== Exercise brief ==
Rewrite the extracted text from all the material below, replacing "sauterelle" with "cigale" everywhere and keeping everything else the same. Leave the pictures out of your answer.
Task input Start Marker
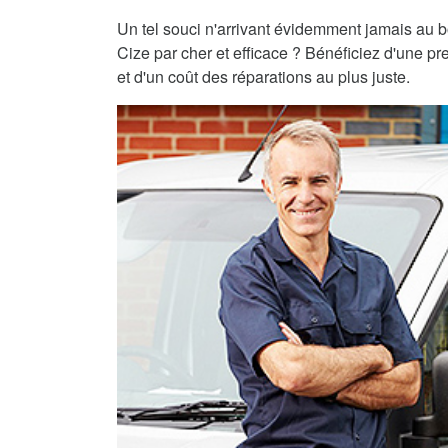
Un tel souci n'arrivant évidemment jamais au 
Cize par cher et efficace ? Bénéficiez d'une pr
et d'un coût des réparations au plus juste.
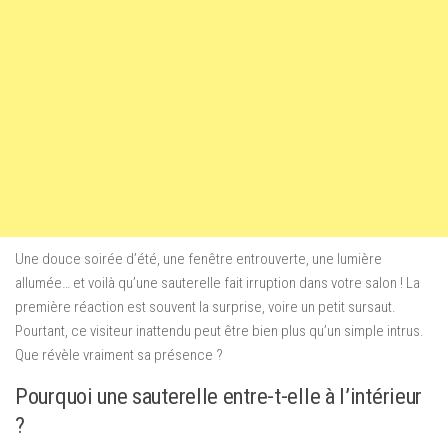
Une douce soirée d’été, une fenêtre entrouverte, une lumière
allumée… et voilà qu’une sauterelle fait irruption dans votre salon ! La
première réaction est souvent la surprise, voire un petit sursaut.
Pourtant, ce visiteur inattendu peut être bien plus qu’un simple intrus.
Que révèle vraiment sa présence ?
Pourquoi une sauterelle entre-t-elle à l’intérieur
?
Task input End Marker
== Solution to the exercise ==
Un tel souci n'arrivant évidemment jamais au 
Cize par cher et efficace ? Bénéficiez d'une pr
et d'un coût des réparations au plus juste.
Une douce soirée d’été, une fenêtre entrouverte, une lumière
allumée… et voilà qu’une cigale fait irruption dans votre salon ! La
première réaction est souvent la surprise, voire un petit sursaut.
Pourtant, ce visiteur inattendu peut être bien plus qu’un simple intrus.
Que révèle vraiment sa présence ?
Pourquoi une cigale entre-t-elle à l’intérieur
?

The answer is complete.